To be done » Please retype the part of the dialog discussion that begins at the words "I don't see" and stops after "right one somehow.".

I don't see how this handles starting two instances of the same dialog at
once (say, in two different windows), unless we can design some magic
variable resolver that picks the right one somehow.


> Agreed that the need to share state is important.  But, even without,
> you'll
> > see use cases like the one in the logon dialog of the Use Cases sample
> app
> > :-), where the wizard part of "Create A New Profile" and "Edit My
> Existing
> > Profile" are nearly identical, and should not have to be configured
> twice.
>
> I think we need to maintain certain concepts related to the subdialog
> - I'm not suggesting we scrap it all together.  I still think we
> should be able to chain dialogs together in the manner that you are
> referring to in the use case sample app.  Perhaps we call the
> transition <chain> instead of <subdialog> to make it more clear?  To
> me, the "sub" part implies a hierarchy when we're really just
> composing one big dialog out of pieces.


Forgive my reversion to BASIC terminology :-), but "chain" seems like "GO
TO" and "subdialog" seems like "GOSUB".  Both concepts can be useful.

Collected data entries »
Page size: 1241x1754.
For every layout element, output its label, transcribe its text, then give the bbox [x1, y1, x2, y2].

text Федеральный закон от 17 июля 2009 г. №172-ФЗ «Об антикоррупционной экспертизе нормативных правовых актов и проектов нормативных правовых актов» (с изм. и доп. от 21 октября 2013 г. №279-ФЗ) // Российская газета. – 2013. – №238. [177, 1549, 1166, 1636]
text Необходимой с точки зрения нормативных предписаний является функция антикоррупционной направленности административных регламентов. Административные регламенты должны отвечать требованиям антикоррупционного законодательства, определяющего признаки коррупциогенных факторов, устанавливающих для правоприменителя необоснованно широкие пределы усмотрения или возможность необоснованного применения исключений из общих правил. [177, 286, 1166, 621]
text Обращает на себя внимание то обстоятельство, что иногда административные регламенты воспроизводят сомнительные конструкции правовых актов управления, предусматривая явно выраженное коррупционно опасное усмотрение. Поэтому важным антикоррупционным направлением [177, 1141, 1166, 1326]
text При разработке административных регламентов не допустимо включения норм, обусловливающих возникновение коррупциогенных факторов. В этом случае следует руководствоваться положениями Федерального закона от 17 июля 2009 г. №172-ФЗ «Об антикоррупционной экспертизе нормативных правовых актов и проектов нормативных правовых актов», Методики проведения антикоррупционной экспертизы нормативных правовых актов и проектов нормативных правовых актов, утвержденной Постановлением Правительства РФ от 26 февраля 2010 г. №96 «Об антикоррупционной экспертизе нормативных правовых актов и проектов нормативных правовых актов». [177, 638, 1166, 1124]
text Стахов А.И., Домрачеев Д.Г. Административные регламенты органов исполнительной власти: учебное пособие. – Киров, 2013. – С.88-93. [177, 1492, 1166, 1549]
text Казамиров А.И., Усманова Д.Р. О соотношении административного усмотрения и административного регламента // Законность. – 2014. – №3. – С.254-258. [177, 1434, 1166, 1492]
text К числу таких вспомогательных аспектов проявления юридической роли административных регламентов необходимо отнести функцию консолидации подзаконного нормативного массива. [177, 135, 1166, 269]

Task answer »
I don't see how this handles starting two instances of the same dialog at
once (say, in two different windows), unless we can design some magic
variable resolver that picks the right one somehow.